(THE REQUEST): Rewrite the listing from the line containing "order: Charadriiformes" through the line containing "order: Zygophyllales", changing "scientific name" to "binomial name" and leaving everything else unchanged. Return only those lines.

BEGIN RECORDS SHOWN

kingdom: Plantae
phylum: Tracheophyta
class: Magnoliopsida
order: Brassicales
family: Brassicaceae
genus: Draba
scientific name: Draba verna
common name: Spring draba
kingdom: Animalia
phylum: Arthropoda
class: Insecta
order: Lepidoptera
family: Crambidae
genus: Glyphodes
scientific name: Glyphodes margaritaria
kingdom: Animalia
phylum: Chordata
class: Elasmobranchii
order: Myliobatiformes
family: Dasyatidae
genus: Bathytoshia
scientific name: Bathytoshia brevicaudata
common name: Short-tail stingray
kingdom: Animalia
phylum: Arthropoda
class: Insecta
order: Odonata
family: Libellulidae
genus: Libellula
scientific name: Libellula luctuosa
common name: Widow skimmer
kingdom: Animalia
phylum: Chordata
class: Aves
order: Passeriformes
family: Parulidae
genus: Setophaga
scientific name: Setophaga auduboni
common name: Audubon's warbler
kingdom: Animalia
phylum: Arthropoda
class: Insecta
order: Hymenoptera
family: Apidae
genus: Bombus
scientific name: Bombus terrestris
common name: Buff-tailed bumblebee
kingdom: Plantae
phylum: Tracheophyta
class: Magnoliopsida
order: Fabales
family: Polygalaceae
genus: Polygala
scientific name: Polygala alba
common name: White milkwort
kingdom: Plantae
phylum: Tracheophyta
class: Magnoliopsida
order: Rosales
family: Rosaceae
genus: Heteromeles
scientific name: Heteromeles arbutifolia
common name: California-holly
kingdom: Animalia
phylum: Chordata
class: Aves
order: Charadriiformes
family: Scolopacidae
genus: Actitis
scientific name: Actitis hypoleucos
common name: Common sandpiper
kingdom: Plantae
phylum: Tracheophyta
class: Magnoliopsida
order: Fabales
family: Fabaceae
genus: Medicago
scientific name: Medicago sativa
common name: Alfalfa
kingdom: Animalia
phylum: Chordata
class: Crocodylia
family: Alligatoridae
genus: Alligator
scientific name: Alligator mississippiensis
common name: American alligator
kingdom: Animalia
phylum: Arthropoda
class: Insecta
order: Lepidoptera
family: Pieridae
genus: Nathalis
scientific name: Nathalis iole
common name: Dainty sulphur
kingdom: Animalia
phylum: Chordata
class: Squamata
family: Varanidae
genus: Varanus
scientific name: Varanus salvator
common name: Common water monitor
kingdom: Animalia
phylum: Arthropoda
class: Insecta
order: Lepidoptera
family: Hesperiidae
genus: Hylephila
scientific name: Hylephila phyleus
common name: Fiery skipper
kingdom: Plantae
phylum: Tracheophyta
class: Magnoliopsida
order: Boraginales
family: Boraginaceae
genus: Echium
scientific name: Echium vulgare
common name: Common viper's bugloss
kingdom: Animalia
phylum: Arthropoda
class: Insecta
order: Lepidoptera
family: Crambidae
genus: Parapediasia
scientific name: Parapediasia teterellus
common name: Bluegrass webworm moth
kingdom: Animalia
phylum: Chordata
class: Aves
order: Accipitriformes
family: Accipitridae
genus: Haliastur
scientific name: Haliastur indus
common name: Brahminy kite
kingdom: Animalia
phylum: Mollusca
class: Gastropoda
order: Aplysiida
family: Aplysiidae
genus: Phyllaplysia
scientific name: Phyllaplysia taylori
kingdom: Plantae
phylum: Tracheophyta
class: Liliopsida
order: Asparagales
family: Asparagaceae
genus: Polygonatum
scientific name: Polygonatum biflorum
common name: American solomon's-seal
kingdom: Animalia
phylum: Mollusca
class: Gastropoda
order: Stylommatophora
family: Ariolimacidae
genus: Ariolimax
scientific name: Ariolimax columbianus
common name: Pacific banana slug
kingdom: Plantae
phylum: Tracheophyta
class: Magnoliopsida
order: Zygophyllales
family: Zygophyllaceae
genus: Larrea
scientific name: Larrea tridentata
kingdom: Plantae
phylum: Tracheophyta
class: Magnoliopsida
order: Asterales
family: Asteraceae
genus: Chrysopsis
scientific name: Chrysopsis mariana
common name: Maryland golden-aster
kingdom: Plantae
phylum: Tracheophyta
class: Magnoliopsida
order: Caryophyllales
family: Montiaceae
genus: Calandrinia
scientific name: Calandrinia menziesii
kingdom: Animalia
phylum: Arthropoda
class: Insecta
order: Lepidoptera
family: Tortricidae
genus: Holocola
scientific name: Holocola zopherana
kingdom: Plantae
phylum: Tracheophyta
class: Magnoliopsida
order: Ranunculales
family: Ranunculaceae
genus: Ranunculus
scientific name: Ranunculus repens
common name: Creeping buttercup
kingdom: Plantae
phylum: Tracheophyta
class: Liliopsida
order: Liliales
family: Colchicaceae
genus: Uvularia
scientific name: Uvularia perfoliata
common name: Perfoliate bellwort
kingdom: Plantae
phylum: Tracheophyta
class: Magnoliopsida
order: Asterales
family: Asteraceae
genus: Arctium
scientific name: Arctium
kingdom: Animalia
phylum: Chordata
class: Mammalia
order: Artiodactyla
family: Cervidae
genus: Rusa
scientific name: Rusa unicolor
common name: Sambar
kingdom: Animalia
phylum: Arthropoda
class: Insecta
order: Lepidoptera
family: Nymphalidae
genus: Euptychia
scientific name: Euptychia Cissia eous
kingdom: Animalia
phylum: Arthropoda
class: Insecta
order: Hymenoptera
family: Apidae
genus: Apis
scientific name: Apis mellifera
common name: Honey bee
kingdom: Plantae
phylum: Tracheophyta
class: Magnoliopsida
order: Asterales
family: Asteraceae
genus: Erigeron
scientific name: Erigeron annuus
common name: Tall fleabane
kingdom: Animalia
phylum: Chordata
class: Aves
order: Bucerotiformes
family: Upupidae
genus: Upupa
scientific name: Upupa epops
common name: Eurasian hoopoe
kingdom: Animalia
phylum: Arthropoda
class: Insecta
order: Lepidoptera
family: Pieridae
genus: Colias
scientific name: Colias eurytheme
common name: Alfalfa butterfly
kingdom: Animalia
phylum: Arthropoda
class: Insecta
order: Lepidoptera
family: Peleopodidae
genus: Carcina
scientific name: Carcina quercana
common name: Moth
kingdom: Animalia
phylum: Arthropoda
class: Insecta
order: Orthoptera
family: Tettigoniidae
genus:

END RECORDS SHOWN

(TASK OUTPUT):
order: Charadriiformes
family: Scolopacidae
genus: Actitis
binomial name: Actitis hypoleucos
common name: Common sandpiper
kingdom: Plantae
phylum: Tracheophyta
class: Magnoliopsida
order: Fabales
family: Fabaceae
genus: Medicago
binomial name: Medicago sativa
common name: Alfalfa
kingdom: Animalia
phylum: Chordata
class: Crocodylia
family: Alligatoridae
genus: Alligator
binomial name: Alligator mississippiensis
common name: American alligator
kingdom: Animalia
phylum: Arthropoda
class: Insecta
order: Lepidoptera
family: Pieridae
genus: Nathalis
binomial name: Nathalis iole
common name: Dainty sulphur
kingdom: Animalia
phylum: Chordata
class: Squamata
family: Varanidae
genus: Varanus
binomial name: Varanus salvator
common name: Common water monitor
kingdom: Animalia
phylum: Arthropoda
class: Insecta
order: Lepidoptera
family: Hesperiidae
genus: Hylephila
binomial name: Hylephila phyleus
common name: Fiery skipper
kingdom: Plantae
phylum: Tracheophyta
class: Magnoliopsida
order: Boraginales
family: Boraginaceae
genus: Echium
binomial name: Echium vulgare
common name: Common viper's bugloss
kingdom: Animalia
phylum: Arthropoda
class: Insecta
order: Lepidoptera
family: Crambidae
genus: Parapediasia
binomial name: Parapediasia teterellus
common name: Bluegrass webworm moth
kingdom: Animalia
phylum: Chordata
class: Aves
order: Accipitriformes
family: Accipitridae
genus: Haliastur
binomial name: Haliastur indus
common name: Brahminy kite
kingdom: Animalia
phylum: Mollusca
class: Gastropoda
order: Aplysiida
family: Aplysiidae
genus: Phyllaplysia
binomial name: Phyllaplysia taylori
kingdom: Plantae
phylum: Tracheophyta
class: Liliopsida
order: Asparagales
family: Asparagaceae
genus: Polygonatum
binomial name: Polygonatum biflorum
common name: American solomon's-seal
kingdom: Animalia
phylum: Mollusca
class: Gastropoda
order: Stylommatophora
family: Ariolimacidae
genus: Ariolimax
binomial name: Ariolimax columbianus
common name: Pacific banana slug
kingdom: Plantae
phylum: Tracheophyta
class: Magnoliopsida
order: Zygophyllales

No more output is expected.